As a former FDA reviewer, and a big proponent of data standards, I can honestly say that FDA reviewers care very little about data standards issues. Their overriding concern is that the data be sufficiently standardized so they can run standard automated analyses on the data. The analyses drive the level of standardization needed by the organization. These analyses include the automated data quality checks. One cannot determine if AGE < 0  (a data quality check), if AGE is called something else or is located in the wrong domain (conformance rule).

It's like driving a car. You want to get from point A to point B quickly (minimize data quality issues), you don't really care what's under the hood (standards conformance issues). That is for mechanics (or data analysts) to worry about.

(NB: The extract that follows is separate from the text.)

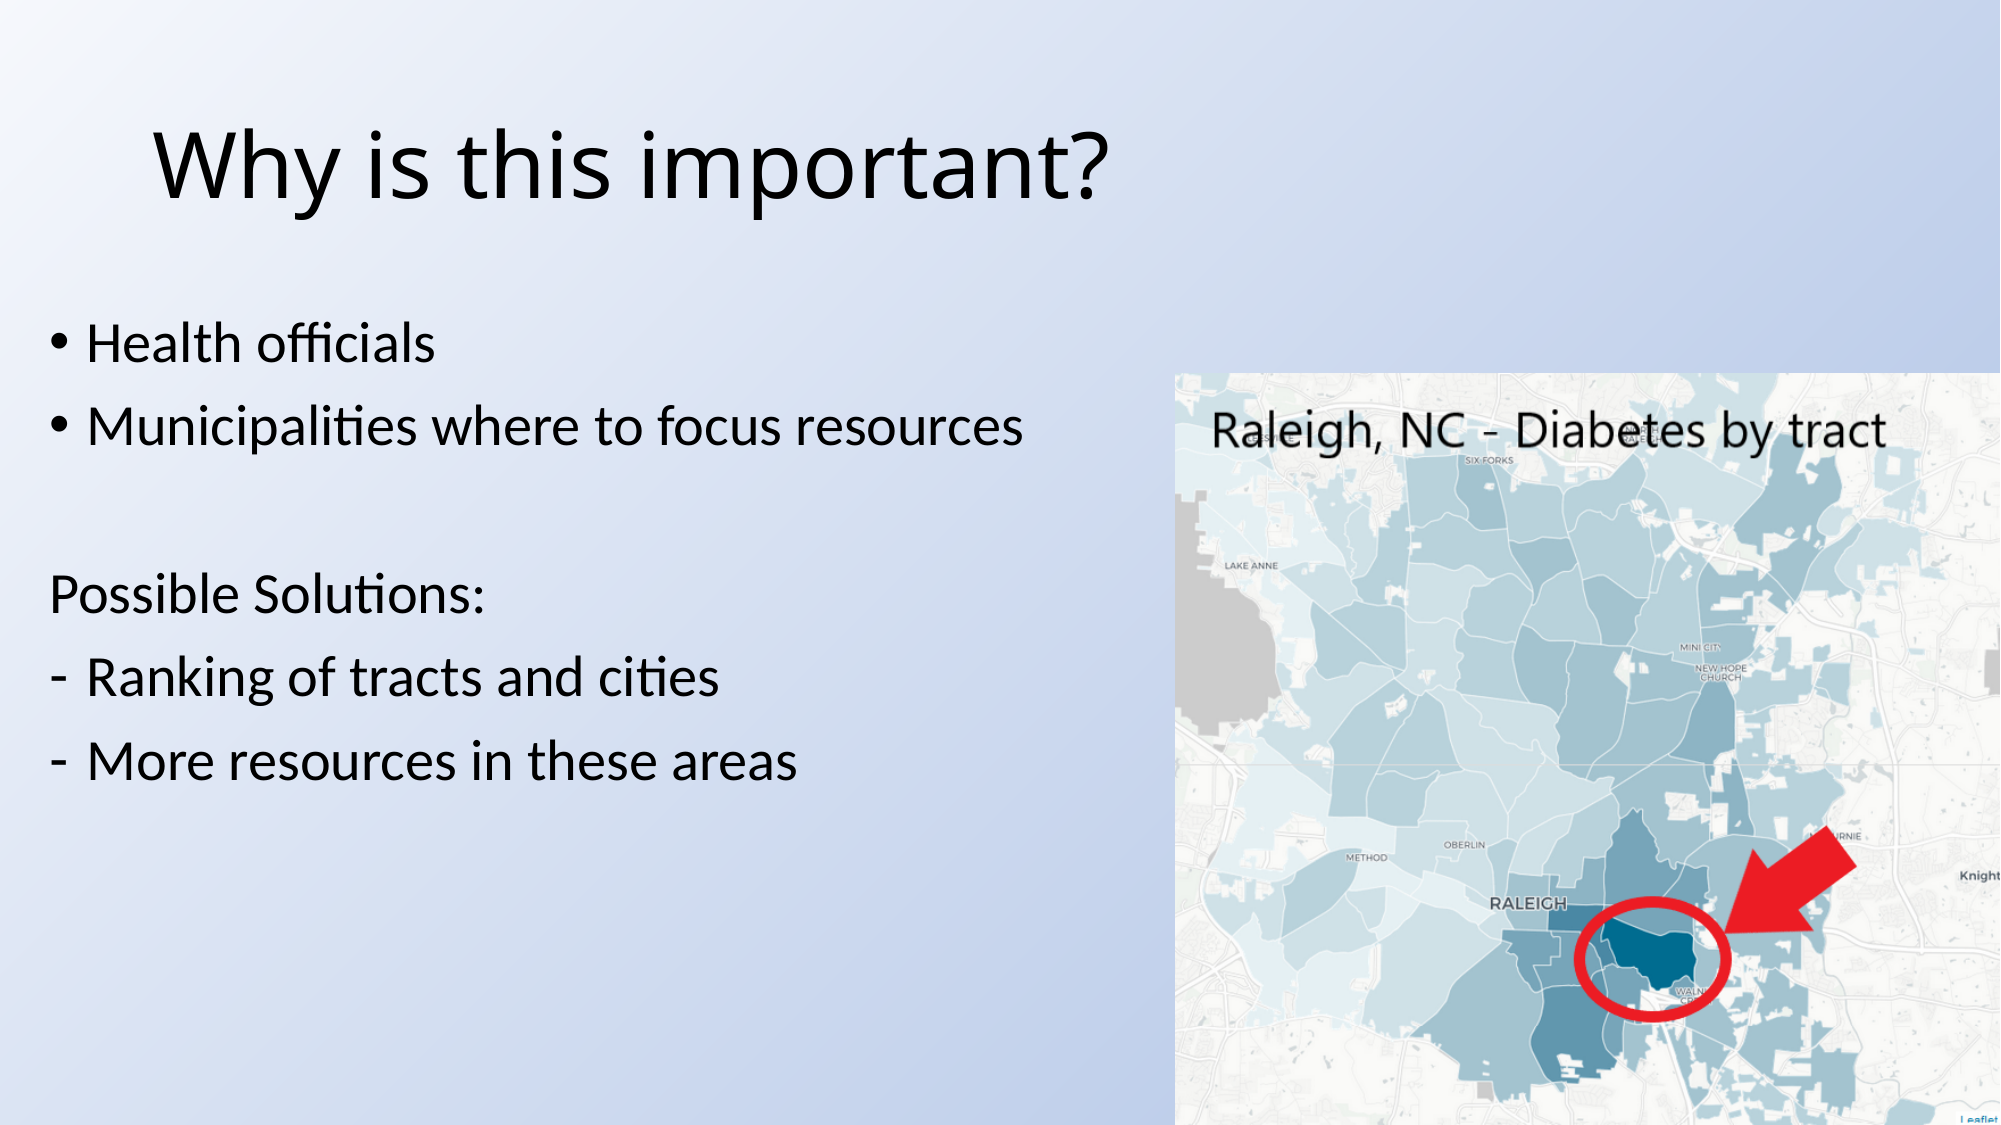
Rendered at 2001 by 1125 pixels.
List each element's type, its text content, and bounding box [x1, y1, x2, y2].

picture [1174, 373, 2000, 1125]
list Health officials Municipalities where to focus resources Possible Solutions: Ranking of tracts and cities More resources in these areas [34, 304, 1175, 1019]
title Why is this important? [137, 59, 1863, 278]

FDA now has a robust service to assess study "Data Fitness" (being described as data that are fit for use). Data Fitness combines both conformance and business rules. They are not split, and the reviewer is left to deal with data conformance issues, which they care little about, as they can be quite technical and there is generally a manual work-around, along with the data quality issues, which are of most importance to them and have the biggest impact on the review. Combining the two is a mistake. I believe Data Fitness as a concept should be retired and the service split into two: Standards Conformance, and Data Quality. The Data Quality assessment service should only be performed on data that have passed the minimum level of conformance needed by the organization. If a study fails conformance testing, it wasn't standardized properly and those errors need to be corrected. In the new era requiring the use of data standards, FDA reviewers should not be burdened with data that do not pass a minimum level of data standards conformance.

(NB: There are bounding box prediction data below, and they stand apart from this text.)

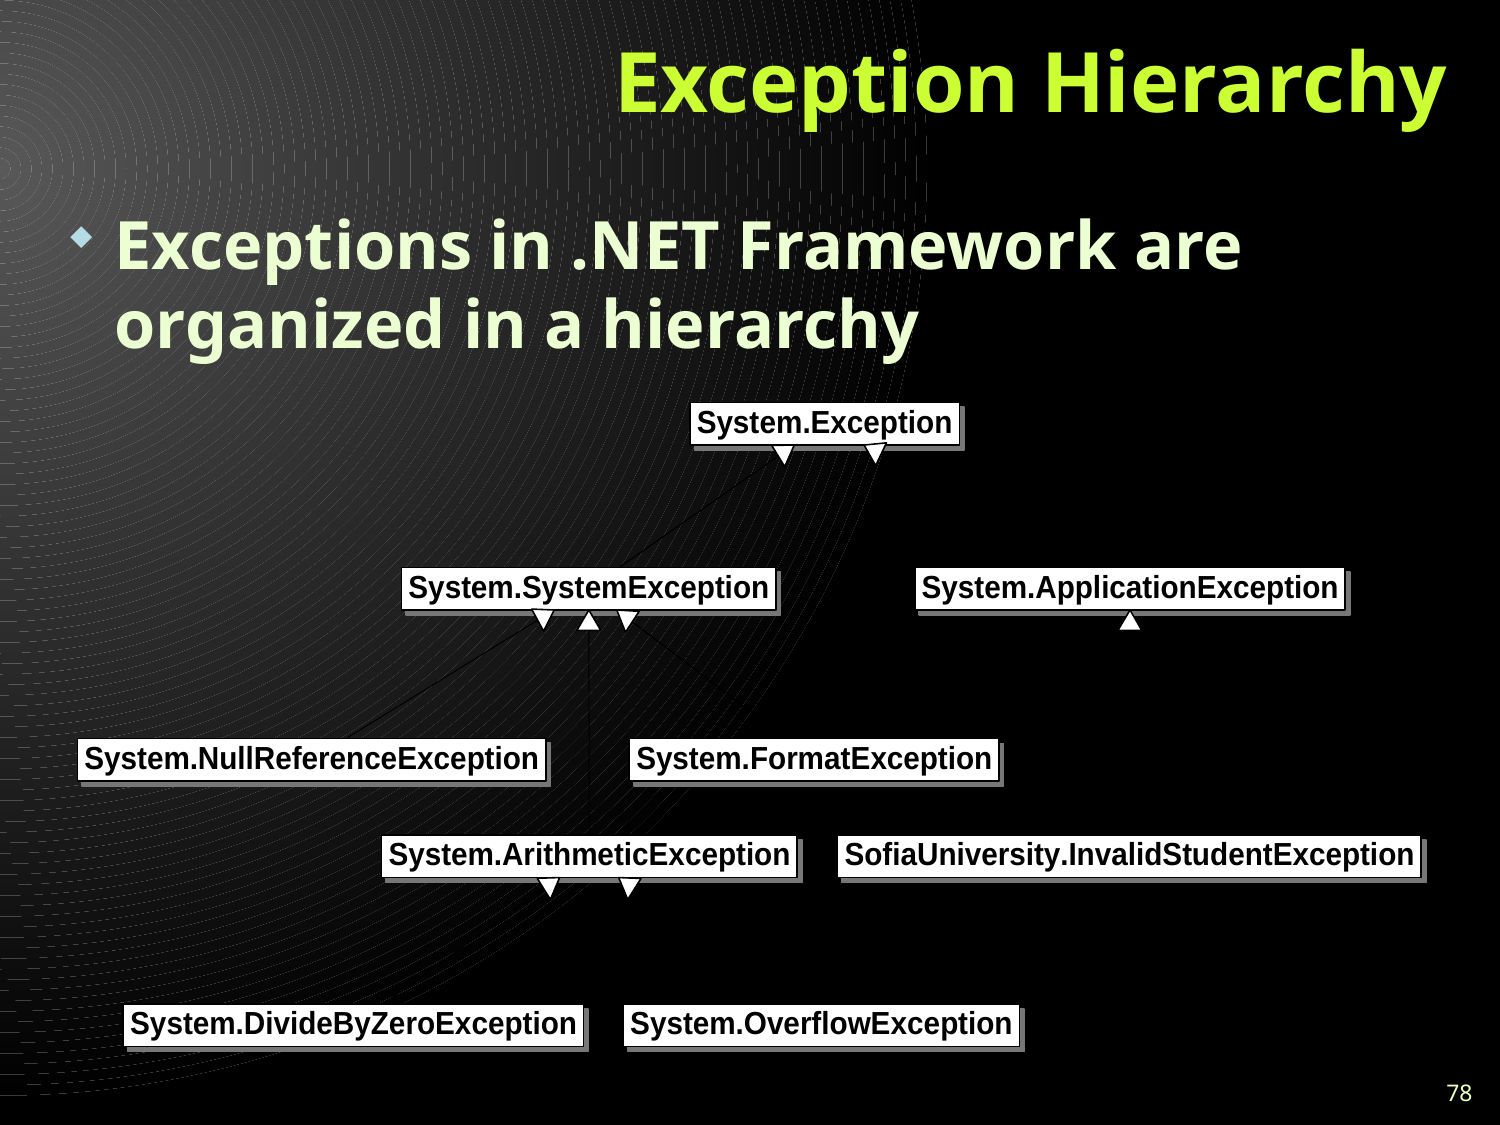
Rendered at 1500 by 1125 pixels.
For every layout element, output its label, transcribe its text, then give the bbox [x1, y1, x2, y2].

slide_number 78 [1412, 1074, 1488, 1113]
title Exception Hierarchy [300, 12, 1463, 163]
picture [73, 396, 1430, 1056]
list Exceptions in .NET Framework are organized in a hierarchy [53, 196, 1447, 1071]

Consider this hypothetical scenario as an example to drive home my point. FDA requires sponsors to submit a study report supporting the safety and effectiveness of a drug. The report should be submitted digitally using the PDF standard.  The report arrives and the file cannot be opened using the review tool (i.e. Acrobat) because of 10 errors in PDF implementation (not realistic in today's day and age, but possible nonetheless). Those 10 errors are provided in a validation report to the reviewer for action. The reviewer doesn't care about the technical details of implementing PDF. They want a file that opens and is readable within Acrobat. Let us all agree that the reviewer should not be burdened evaluating and managing standards non-conformance issues.

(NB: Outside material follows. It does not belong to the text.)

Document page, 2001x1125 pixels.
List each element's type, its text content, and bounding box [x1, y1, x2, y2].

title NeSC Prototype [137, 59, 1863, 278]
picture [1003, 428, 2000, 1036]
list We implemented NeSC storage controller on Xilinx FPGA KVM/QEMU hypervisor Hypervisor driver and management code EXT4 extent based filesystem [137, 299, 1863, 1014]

If you replace study report with study data, and PDF with SDTM, this scenario is exactly what is happening today. But somehow that practice remains acceptable. Why? Well because there are other "tools" (akin to a simple text editors in the document world) that allow reviewers to work with non-conformant data, albeit at much reduced efficiency. These "workarounds" for non-standard study data are all too prevalent and acceptable. With time this needs to change to take full advantage of standardized data for both the Sponsor and FDA alike.

My future state for standardized study data submissions look like this: study data arrive, they undergo standards conformance validation using pass/fail criteria. Those that pass go to the reviewer and the regulatory review clock starts. Those that fail are returned for correction. (The conformance rules are publicly available so that conformance errors can be identified and corrected before submission.) During the filing period, automated data quality checks are performed and that report goes to the reviewer. Deficiencies result in possible information requests. Serious data quality deficiencies may form the basis of a refuse to file action.

Finally, let's retire use of the term "DataFit" in favor of what we really mean: Standards Conformance or Data Quality. Let's not muddle these two important issues any longer.